= Beginning of Section =

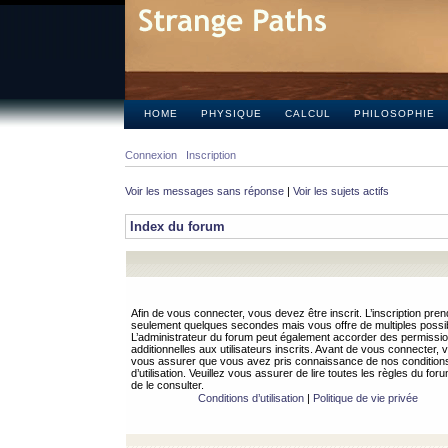
HOME
PHYSIQUE
CALCUL
PHILOSOPHIE
Connexion
Inscription
Voir les messages sans réponse
|
Voir les sujets actifs
Index du forum
Afin de vous connecter, vous devez être inscrit. L’inscription pren
seulement quelques secondes mais vous offre de multiples possibi
L’administrateur du forum peut également accorder des permissi
additionnelles aux utilisateurs inscrits. Avant de vous connecter, v
vous assurer que vous avez pris connaissance de nos condition
d’utilisation. Veuillez vous assurer de lire toutes les règles du for
de le consulter.
Conditions d’utilisation
|
Politique de vie privée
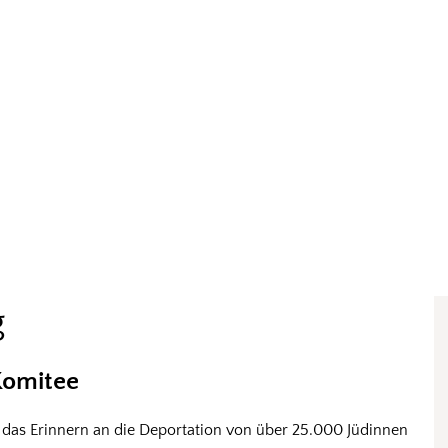
g
Komitee
 das Erinnern an die Deportation von über 25.000 Jüdinnen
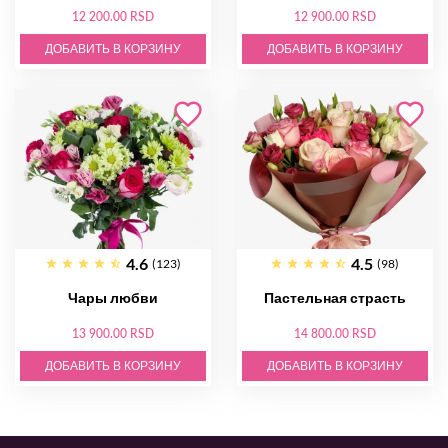
12 200.00 RSD
12 900.00 RSD
ДОБАВИТЬ В КОРЗИНУ
ДОБАВИТЬ В КОРЗИНУ
4.6
4.5
(123)
(98)
Чары любви
Пастельная страсть
13 900.00 RSD
14 800.00 RSD
ДОБАВИТЬ В КОРЗИНУ
ДОБАВИТЬ В КОРЗИНУ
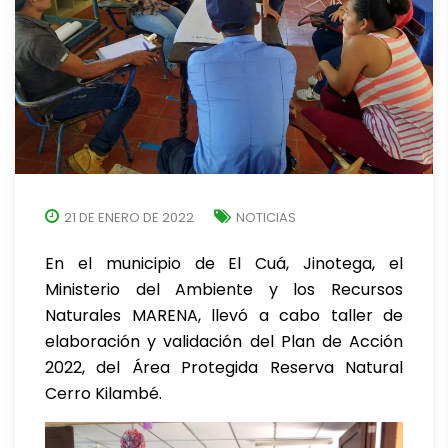
21 DE ENERO DE 2022
NOTICIAS
En el municipio de El Cuá, Jinotega, el
Ministerio del Ambiente y los Recursos
Naturales MARENA, llevó a cabo taller de
elaboración y validación del Plan de Acción
2022, del Área Protegida Reserva Natural
Cerro Kilambé.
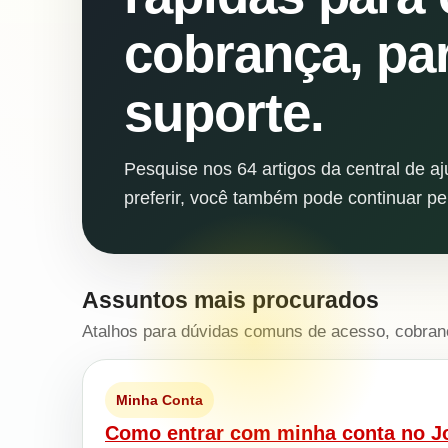
cobrança, par
suporte.
Pesquise nos 64 artigos da central de a
preferir, você também pode continuar pe
Assuntos mais procurados
Atalhos para dúvidas comuns de acesso, cobran
Minha Conta
Como entrar com minha conta no J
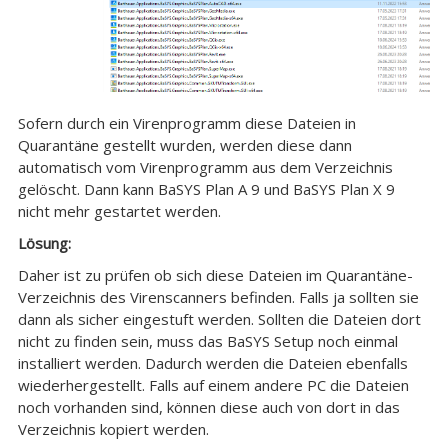
Sofern durch ein Virenprogramm diese Dateien in
Quarantäne gestellt wurden, werden diese dann
automatisch vom Virenprogramm aus dem Verzeichnis
gelöscht. Dann kann BaSYS Plan A 9 und BaSYS Plan X 9
nicht mehr gestartet werden.
Lösung:
Daher ist zu prüfen ob sich diese Dateien im Quarantäne-
Verzeichnis des Virenscanners befinden. Falls ja sollten sie
dann als sicher eingestuft werden. Sollten die Dateien dort
nicht zu finden sein, muss das BaSYS Setup noch einmal
installiert werden. Dadurch werden die Dateien ebenfalls
wiederhergestellt. Falls auf einem andere PC die Dateien
noch vorhanden sind, können diese auch von dort in das
Verzeichnis kopiert werden.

= End of Section =

TRY IT: Each line from the start of the entries above through the line with "automatisch vom Virenprogramm" should be duplicated exactly, leaving out the pictures.

WORKED SOLUTION:
HOME
PHYSIQUE
CALCUL
PHILOSOPHIE
Connexion
Inscription
Voir les messages sans réponse
|
Voir les sujets actifs
Index du forum
Afin de vous connecter, vous devez être inscrit. L’inscription pren
seulement quelques secondes mais vous offre de multiples possibi
L’administrateur du forum peut également accorder des permissi
additionnelles aux utilisateurs inscrits. Avant de vous connecter, v
vous assurer que vous avez pris connaissance de nos condition
d’utilisation. Veuillez vous assurer de lire toutes les règles du for
de le consulter.
Conditions d’utilisation
|
Politique de vie privée
g
Komitee
 das Erinnern an die Deportation von über 25.000 Jüdinnen
12 200.00 RSD
12 900.00 RSD
ДОБАВИТЬ В КОРЗИНУ
ДОБАВИТЬ В КОРЗИНУ
4.6
4.5
(123)
(98)
Чары любви
Пастельная страсть
13 900.00 RSD
14 800.00 RSD
ДОБАВИТЬ В КОРЗИНУ
ДОБАВИТЬ В КОРЗИНУ
21 DE ENERO DE 2022
NOTICIAS
En el municipio de El Cuá, Jinotega, el
Ministerio del Ambiente y los Recursos
Naturales MARENA, llevó a cabo taller de
elaboración y validación del Plan de Acción
2022, del Área Protegida Reserva Natural
Cerro Kilambé.
cobrança, par
suporte.
Pesquise nos 64 artigos da central de a
preferir, você também pode continuar pe
Assuntos mais procurados
Atalhos para dúvidas comuns de acesso, cobran
Minha Conta
Como entrar com minha conta no J
Sofern durch ein Virenprogramm diese Dateien in
Quarantäne gestellt wurden, werden diese dann
automatisch vom Virenprogramm aus dem Verzeichnis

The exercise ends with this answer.